The men were more evenly matched - though each with a distinct sound, which was another good point - and two in particular stood out. Dimitry Ivashchenko was extremely impressive as Khovansky, with a healthy, ringing, resounding, bass voice, a pillar of polished ebony, and magnificent, princely presence. He can come back any time. And Dmitry Belosseslkiy, with a grainier, appropriately older-sounding timbre, was tireless as Dosifey. Nikitin, as we know, has his ups and downs and can be disconcerting. Here, he was a little down at the start, sounding frayed and tired and taking time, like Anita R., to warm up, but for his wonderful act 3 aria he was definitely up: it was one of the evening's highlights, as it should be. John Daszak kind-of hacked his way through the role of Golitsin, and I might have appreciated a bit more legato suppleness, but to be honest I don't mind that kind of approach to these mad Russian tenor arias, and his quarrel with Khovansky in act 2 was another highlight. Even the scrivener was a perfect Russian-style character tenor. Only Prince Andrey lacked personality, but perhaps it isn't a part to make much impact in.
As I mentioned above, this run has been disturbed by Covid, and I guess that goes for rehearsals as well as performances. The chorus seemed hesitant and underprepared, and tended to run ahead of the pit as they milled around the stage, though of course it must be extremely tricky to meet some of Mussorgsky's demands while on the move. Also, they were masked, which may have explained some lack of impact; though when standing still, they could be excellent, as in their marvellous, moving appeal to Khovansky at the end of act 3.

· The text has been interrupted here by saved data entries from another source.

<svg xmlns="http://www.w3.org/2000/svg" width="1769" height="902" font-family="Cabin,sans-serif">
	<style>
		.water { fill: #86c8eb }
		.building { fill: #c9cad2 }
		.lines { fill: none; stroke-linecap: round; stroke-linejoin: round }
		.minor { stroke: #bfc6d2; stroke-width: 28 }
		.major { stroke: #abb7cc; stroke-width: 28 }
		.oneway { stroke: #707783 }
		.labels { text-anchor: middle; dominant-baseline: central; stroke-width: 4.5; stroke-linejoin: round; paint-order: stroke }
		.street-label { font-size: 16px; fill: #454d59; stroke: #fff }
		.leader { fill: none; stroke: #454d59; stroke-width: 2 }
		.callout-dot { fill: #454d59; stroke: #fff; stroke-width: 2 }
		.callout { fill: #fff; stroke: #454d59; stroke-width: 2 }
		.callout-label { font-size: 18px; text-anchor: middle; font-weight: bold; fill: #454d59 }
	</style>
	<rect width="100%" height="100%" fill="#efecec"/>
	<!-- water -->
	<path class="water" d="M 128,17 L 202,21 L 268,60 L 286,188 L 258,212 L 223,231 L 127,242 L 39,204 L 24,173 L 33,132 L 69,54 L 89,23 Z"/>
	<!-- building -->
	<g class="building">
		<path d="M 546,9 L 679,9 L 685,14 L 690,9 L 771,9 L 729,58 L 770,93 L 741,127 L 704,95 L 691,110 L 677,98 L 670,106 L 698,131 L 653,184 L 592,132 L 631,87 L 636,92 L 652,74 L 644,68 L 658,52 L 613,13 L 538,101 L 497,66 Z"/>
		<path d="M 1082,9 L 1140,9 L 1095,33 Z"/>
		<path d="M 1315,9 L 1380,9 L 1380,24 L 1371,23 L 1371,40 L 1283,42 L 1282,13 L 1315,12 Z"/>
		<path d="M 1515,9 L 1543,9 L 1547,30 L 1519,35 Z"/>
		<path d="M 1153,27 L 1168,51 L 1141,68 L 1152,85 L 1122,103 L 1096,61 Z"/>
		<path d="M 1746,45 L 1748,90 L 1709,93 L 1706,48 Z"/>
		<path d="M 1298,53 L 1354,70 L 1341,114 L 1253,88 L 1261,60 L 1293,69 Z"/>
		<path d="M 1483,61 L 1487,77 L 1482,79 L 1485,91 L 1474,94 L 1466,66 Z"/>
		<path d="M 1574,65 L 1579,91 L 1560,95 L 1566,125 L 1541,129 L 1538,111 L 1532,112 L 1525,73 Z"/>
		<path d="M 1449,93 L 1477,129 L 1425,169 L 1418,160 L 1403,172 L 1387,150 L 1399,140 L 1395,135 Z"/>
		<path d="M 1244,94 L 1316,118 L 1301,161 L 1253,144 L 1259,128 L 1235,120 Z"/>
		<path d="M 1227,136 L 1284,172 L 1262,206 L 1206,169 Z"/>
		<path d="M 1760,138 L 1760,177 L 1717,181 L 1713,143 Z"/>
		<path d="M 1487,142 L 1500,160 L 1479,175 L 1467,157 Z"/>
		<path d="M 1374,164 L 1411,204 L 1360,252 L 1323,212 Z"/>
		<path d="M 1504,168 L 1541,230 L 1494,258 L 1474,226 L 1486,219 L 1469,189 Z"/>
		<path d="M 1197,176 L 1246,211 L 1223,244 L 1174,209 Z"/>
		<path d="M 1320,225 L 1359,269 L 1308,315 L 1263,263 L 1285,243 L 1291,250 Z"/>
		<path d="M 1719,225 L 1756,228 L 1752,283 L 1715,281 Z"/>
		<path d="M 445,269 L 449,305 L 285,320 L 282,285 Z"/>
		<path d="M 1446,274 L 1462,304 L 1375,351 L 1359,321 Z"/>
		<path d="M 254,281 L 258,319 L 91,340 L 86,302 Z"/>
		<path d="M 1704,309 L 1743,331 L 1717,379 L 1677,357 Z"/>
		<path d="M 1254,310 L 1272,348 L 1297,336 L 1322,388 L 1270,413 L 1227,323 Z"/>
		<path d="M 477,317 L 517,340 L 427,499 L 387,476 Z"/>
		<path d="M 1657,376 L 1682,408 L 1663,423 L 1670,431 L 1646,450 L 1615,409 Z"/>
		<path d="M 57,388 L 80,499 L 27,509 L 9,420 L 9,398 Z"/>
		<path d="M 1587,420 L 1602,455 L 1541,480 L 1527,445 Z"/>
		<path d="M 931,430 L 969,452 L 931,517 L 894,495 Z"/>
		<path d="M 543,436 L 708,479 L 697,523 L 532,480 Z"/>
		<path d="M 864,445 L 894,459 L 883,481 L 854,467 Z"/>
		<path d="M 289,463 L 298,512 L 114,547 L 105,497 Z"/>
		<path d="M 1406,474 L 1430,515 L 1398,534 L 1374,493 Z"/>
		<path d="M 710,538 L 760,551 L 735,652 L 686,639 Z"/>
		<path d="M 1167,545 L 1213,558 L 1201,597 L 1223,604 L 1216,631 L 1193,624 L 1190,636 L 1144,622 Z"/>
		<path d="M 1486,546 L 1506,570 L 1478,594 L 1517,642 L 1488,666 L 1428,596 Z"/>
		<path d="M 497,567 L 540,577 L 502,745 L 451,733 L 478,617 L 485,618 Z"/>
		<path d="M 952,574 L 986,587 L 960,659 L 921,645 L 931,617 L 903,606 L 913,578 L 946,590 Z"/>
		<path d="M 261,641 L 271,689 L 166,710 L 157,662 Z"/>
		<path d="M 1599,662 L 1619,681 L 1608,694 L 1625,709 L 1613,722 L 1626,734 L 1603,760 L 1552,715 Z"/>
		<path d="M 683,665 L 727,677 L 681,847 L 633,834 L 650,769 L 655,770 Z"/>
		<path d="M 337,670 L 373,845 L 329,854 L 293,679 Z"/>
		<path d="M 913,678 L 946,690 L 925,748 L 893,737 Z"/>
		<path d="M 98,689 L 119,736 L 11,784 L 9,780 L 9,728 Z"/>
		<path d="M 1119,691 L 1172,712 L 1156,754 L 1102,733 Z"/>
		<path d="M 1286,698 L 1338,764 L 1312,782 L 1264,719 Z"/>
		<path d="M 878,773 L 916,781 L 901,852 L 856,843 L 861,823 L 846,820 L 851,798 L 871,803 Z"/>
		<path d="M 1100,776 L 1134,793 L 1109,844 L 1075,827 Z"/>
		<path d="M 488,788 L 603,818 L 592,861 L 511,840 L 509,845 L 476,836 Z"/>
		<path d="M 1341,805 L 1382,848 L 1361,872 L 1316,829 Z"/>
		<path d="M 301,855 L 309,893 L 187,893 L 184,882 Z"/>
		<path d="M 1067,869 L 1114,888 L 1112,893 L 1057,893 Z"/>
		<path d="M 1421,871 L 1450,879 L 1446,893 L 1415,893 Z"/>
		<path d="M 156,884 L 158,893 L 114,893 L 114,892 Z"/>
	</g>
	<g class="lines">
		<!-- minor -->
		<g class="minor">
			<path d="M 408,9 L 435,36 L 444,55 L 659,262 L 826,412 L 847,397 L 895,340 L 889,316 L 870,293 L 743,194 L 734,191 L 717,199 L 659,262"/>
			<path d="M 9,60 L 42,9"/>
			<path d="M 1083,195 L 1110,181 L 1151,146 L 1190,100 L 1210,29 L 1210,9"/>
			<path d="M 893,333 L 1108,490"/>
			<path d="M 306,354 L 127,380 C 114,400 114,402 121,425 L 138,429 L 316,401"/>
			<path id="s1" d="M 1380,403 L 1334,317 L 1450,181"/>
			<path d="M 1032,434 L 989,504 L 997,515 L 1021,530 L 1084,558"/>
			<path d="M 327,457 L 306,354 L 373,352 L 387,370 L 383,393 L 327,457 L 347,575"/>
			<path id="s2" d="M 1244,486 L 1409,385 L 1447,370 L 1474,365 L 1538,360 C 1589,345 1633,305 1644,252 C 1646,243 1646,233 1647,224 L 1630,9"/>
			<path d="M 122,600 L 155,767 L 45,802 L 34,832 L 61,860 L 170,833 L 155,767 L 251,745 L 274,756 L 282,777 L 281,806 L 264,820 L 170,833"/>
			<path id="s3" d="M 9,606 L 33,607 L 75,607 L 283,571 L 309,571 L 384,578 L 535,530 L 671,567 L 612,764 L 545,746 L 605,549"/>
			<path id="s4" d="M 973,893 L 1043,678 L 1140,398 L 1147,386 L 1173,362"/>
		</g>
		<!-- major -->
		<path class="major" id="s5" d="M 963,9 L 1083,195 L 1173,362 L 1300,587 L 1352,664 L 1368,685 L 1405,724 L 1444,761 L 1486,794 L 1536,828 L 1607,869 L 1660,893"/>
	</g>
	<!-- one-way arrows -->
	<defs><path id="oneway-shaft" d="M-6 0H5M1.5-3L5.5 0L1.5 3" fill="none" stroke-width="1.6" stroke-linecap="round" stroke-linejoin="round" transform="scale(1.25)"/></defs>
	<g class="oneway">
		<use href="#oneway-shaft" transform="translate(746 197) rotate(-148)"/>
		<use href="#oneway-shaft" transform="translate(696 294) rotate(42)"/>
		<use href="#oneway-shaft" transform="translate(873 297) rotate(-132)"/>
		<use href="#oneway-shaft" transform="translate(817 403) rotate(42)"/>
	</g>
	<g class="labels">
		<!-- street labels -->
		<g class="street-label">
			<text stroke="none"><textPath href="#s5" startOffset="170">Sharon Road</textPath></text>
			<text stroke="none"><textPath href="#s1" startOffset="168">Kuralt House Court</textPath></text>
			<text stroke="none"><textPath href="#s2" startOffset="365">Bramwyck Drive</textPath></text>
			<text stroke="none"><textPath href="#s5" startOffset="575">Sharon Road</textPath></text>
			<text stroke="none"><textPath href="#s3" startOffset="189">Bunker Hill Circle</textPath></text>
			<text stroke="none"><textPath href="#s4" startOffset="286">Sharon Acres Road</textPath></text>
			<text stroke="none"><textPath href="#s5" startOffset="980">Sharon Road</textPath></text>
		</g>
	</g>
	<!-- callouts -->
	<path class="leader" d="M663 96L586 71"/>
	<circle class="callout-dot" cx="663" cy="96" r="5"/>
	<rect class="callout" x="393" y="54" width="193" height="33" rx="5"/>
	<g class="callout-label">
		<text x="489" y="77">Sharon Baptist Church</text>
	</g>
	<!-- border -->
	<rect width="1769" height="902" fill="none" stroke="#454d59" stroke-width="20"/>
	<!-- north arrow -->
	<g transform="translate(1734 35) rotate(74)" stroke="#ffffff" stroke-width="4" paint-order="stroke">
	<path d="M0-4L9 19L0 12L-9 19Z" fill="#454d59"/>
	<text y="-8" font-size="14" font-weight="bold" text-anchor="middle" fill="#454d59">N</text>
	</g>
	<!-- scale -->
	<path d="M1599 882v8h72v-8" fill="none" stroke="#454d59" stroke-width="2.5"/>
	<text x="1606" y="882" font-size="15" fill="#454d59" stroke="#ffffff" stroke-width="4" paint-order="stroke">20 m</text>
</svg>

Perhaps I was unduly swayed by his origins, but I found Hartmut Haenchen's style more German than Russian (more Golitsin than Khovansky? The relevance of this work to 20th and 21st century geopoltics is striking as you sit through it, but discussing that would take up a whole article, more learned than I'm able to write). Ideally, I'd have appreciated more drive and drama, more colour and contrast, a bit more wild, Russian abandon, with the singers egged on to follow suit. But to return to what I said at the start, this was an unusually good evening and I'm just picking holes: the four hours were over too soon.